眼见箱子里放着一件短打,一条扎带裤子。

    里面一共是两套,看起来就像是为张小公爷与熊孩子订做的一般。

    只是看起来……颇为寒酸,甚至就像是一身的乞丐装束。

    这是用一块块的碎布,给贴缝起来的。

    所不同的是每一块儿碎布上除了有一个“福寿”纹之外,还缝着一行小字。

    “豫南汝宁府三十六寨苦命人拜祝恩公玉螭虎”,事实上不止一片步是如此。

    若仔细看的话,上面的每一片布皆是如此!

    上面的每一片布,都仔仔细细的被缝上了这么一行字。

    这一件短打、这条裤子,是凝聚了三个行省里无数百姓、无数村寨们心血而成!

    “您的马车,都拿去填堤坝了……”

    眼见一名老者缓缓的站了出来,声音沙哑却洪亮。

    “咱虽然是穷苦人,却不能不知道好赖!更不能叫您遭罪!赶上来!”

    便听得这老者一声沉喝,人群中缓缓的让开了一条道路。

    一辆马车“吱吱呀呀~”的从人群中,被缓缓的推了出来。

    这辆马车没有从前张小公爷的马车华丽,甚至看起来是那么的老旧。

    上面的木块儿,新一块、旧一块儿的。

    整辆马车,还发出“吱呀~吱呀~”的响声。

    听着、看着,就像是要散架了一般。

    仔细看去,会发现每一块的板上、每一根木条上都有着刻字。

    这些刻字,就工整多了。

    “大明鲁东鄄城十万苦命人,拜祝恩公玉螭虎”,并上有“福寿”纹之。

    这辆马车“吱呀~吱呀~”的艰难行来,这看则损之的马车……

    此刻在此地,却显得重逾泰山!

    玉螭虎呼吸变得无比沉重,这里的灾情他是知道的。

    这些百姓们此时比谁都需要木料,需要哪些上好的木料来给自己修屋子。

    然而他们却把自己手中仅有的这些木料,打造了这样一辆的马车……

    “简陋了些,还望小公爷莫嫌弃……”

    几位老者看着马车,眼底里满是愧疚。

    和张小公爷填进去的马车相比,他们的马车却是简陋多了。

    没有了华贵的雕装镶嵌,更没有古物装饰。

    没有华丽的车型,甚至连木料都没有人家的珍贵。

    张小公爷的马车用料乃是琼岛黄花梨古树,都是从琼岛深山密林中耗糜巨大一棵棵运出来的。

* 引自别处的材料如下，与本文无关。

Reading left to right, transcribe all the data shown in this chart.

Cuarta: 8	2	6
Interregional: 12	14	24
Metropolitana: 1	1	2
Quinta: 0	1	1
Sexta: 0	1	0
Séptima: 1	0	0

    伐出山林后还需放置数年,任由风吹雨打剥去杂皮。

    留下了坚硬逾铁的油格,而海黄油格的生长是出奇的缓慢和诡异。

    数十年的树也许只有拳头粗细的油格可用,上百年的老树甚至可能不过一掌粗细。

    甚至一些数十年的树伐下来,里面不过三指粗细的油格……

    可想而知,张小公爷那几辆马车造下来到底耗糜了多少大树、多少料子。

    而这些大树要从深山运出来,又得耗费多少人力物力。

    相较之下,这些马车的确是简陋的可怜。

    “不!这些车,不是简陋……是贵重的小子不敢乘之!”

    手指轻轻的抚过这辆马车,玉螭虎的心都在发颤。

    这些百姓们自己都在遭灾,每一块木料都那么的珍贵……

    他们是如何舍得拿出这些珍贵的木料,给自己打造一辆车子的?!

    看着上面的每一个刻字,那些字似乎是纂刻在了张小公爷的心头上。

    每一块木料、每一个字,都是那么的沉重……

    甚至压的玉螭虎有些喘不过气来,他下意识的就要拒绝——这是他自认承担不起的重!

    “大堤上的同袍,更值得诸位的敬重!某……只是做了些许本分而已。”

    这不是虚言,这是张小公爷的心里话。

    “您的本分,是老朽等的福分!人……当会惜福!”

    说着,几位老丈不由分说便将这短打披挂在张小公爷身上。